Breaking It Off with a Prof

What do you do if you are sexually involved with a married prof? You want to break it off but he is getting kind of needy and you want to end it nicely.

In many ways, breaking off a relationship of any sort with a professor should be rather similar to ending any other relationship. While it can be difficult if the other person doesn’t want it to end, the best you can do is be straightforward with them and communicate honestly about no longer wanting the relationship to continue.

It helps to be confident and clear in what you want, especially if you feel that the other person doesn’t want the same thing and to remember that continuing a relationship because you feel bad isn’t fair to you or the other person. From there, all you can do is hope that the other person will handle the situation as maturely as possible and be prepared to distance yourself if not.

However, if you’re taking one of this professor’s courses this semester, it might be a little more complicated than that. Relationships in which there is a power imbalance of some sort between partners can often be more tricky territory to navigate. In fact, this is reflected in Canadian laws about consent. The legal age for consent to sexual activity is 16.

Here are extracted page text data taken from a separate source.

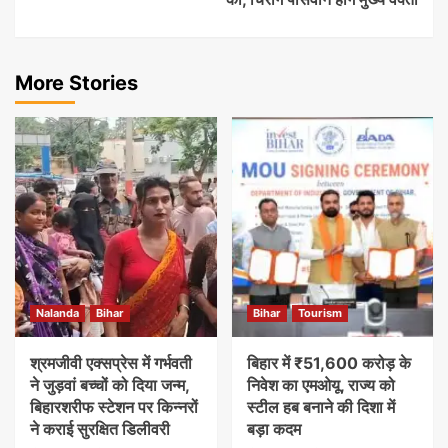
More Stories
Nalanda
Bihar
Bihar
Tourism
श्रमजीवी एक्सप्रेस में गर्भवती
बिहार में ₹51,600 करोड़ के
ने जुड़वां बच्चों को दिया जन्म,
निवेश का एमओयू, राज्य को
बिहारशरीफ स्टेशन पर किन्नरों
स्टील हब बनाने की दिशा में
ने कराई सुरक्षित डिलीवरी
बड़ा कदम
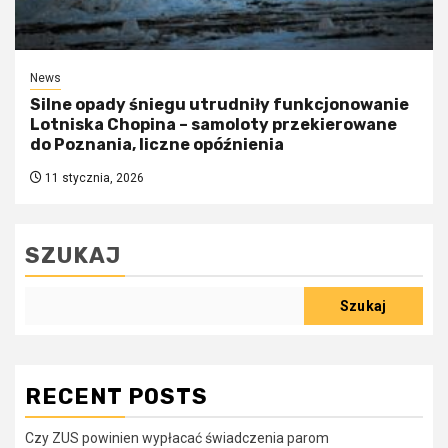
News
Silne opady śniegu utrudniły funkcjonowanie
Lotniska Chopina – samoloty przekierowane
do Poznania, liczne opóźnienia
11 stycznia, 2026
SZUKAJ
Szukaj
RECENT POSTS
Czy ZUS powinien wypłacać świadczenia parom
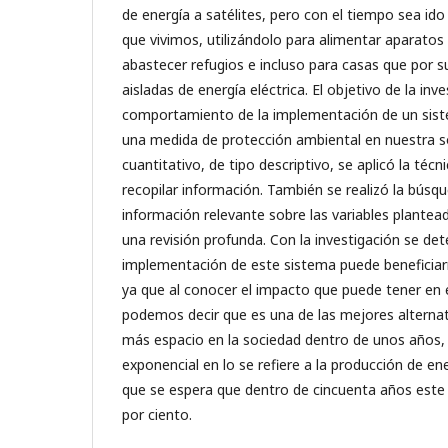
de energía a satélites, pero con el tiempo sea id
que vivimos, utilizándolo para alimentar aparato
abastecer refugios e incluso para casas que por 
aisladas de energía eléctrica. El objetivo de la inve
comportamiento de la implementación de un sis
una medida de protección ambiental en nuestra so
cuantitativo, de tipo descriptivo, se aplicó la téc
recopilar información. También se realizó la búsq
información relevante sobre las variables plantea
una revisión profunda. Con la investigación se de
implementación de este sistema puede beneficia
ya que al conocer el impacto que puede tener en
podemos decir que es una de las mejores alterna
más espacio en la sociedad dentro de unos años,
exponencial en lo se refiere a la producción de ene
que se espera que dentro de cincuenta años este
por ciento.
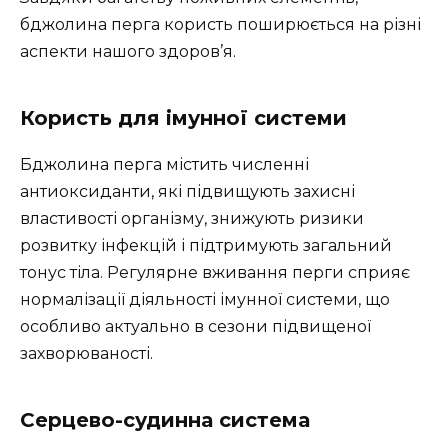
бджолина перга користь поширюється на різні
аспекти нашого здоров’я.
Користь для імунної системи
Бджолина перга містить численні
антиоксиданти, які підвищують захисні
властивості організму, знижують ризики
розвитку інфекцій і підтримують загальний
тонус тіла. Регулярне вживання перги сприяє
нормалізації діяльності імунної системи, що
особливо актуально в сезони підвищеної
захворюваності.
Серцево-судинна система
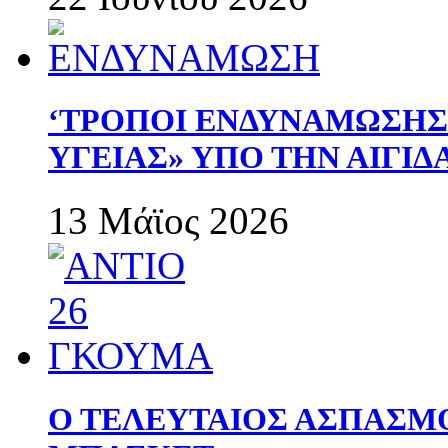
‘ΤΡΟΠΟΙ ΕΝΔΥΝΑΜΩΣΗ
ΥΓΕΙΑΣ» ΥΠΟ ΤΗΝ ΑΙΓΙ
13 Μάϊος 2026
Ο ΤΕΛΕΥΤΑΙΟΣ ΑΣΠΑΣΜ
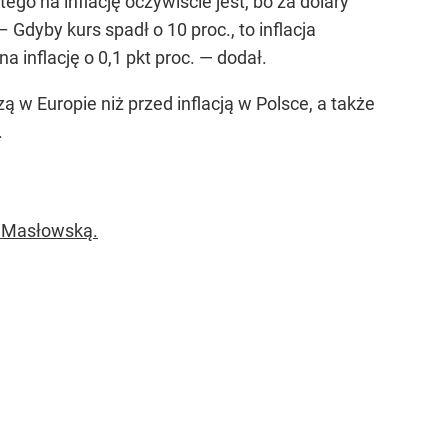
tego na inflację oczywiście jest, bo za dolary
– Gdyby kurs spadł o 10 proc., to inflacja
 inflację o 0,1 pkt proc.
— dodał.
w Europie niż przed inflacją w Polsce, a także
.
ę Masłowską.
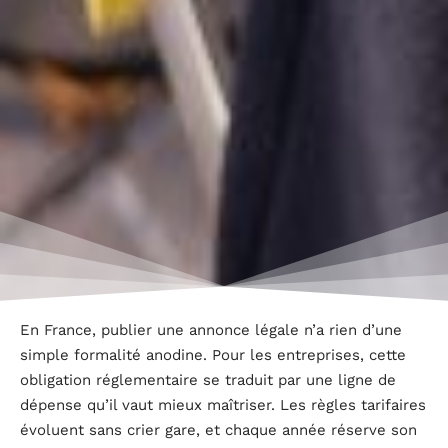
En France, publier une annonce légale n’a rien d’une
simple formalité anodine. Pour les entreprises, cette
obligation réglementaire se traduit par une ligne de
dépense qu’il vaut mieux maîtriser. Les règles tarifaires
évoluent sans crier gare, et chaque année réserve son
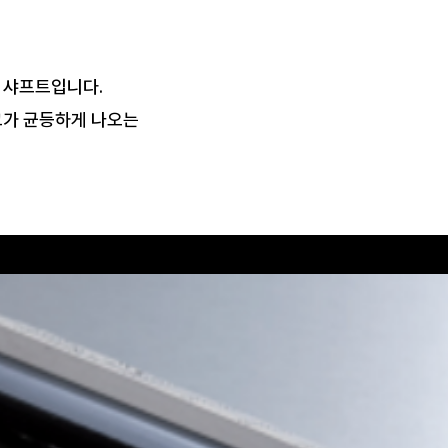
 샤프트입니다.
그가 균등하게 나오는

However, the age is raised to 18 when there is a significant age difference, a hierarchical relationship (like dating your boss or teacher), or another factor that suggests the possibility that one partner is being exploited. I mention this not to suggest that you’re being exploited, but because the same power dynamics from which the law seeks to protect minors can, and often do, still exist in relationships at any age.

Essentially, the situation becomes more complex anytime one partner depends on the other for something other than love and respect—like a pay cheque, grades or keeping a secret. Whether or not this thing is brought up explicitly, it can play a role as a sort of unconscious gambling chip, subtly influencing how you see yourself in the situation as well as what decisions you make, how you make them, and when. What’s important to recognize is that such factors can play a role in your decision-making even if they’re not actively being used against you.

Moreover, it can be rather difficult to discern when one of these factors is at play. I’ll also point out that the professor isn’t the only one with power here. While you’re getting grades and credits from them, they likewise probably depend on you to keep a secret for both their professional and marital stability.

I bring this up because, while I think most people are above using these things to intentionally manipulate, it’s nonetheless important to reflect on how they may be influencing your decisions. Sometimes it can help to actually bring these things up if they’re at all of concern to you since it can lead to an open discussion that provides clarity on where you both stand.

In returning to what to do if you want to break it off, in my opinion an honest conversation is always best. It helps to enter that conversation knowing what you would like the outcome to be, while also being sensitive of the fact that the other person might be hurt.

If you want it to end nicely, this would mean hearing them out and being kind, while staying true to where you’re at. When someone is being needy, it’s easy to imagine them being difficult if you try to break it off and that can keep you from expressing yourself directly for fear of hurting them or having them act out. However, the kindest approach is to be honest and treat the other person the way you would want to be treated.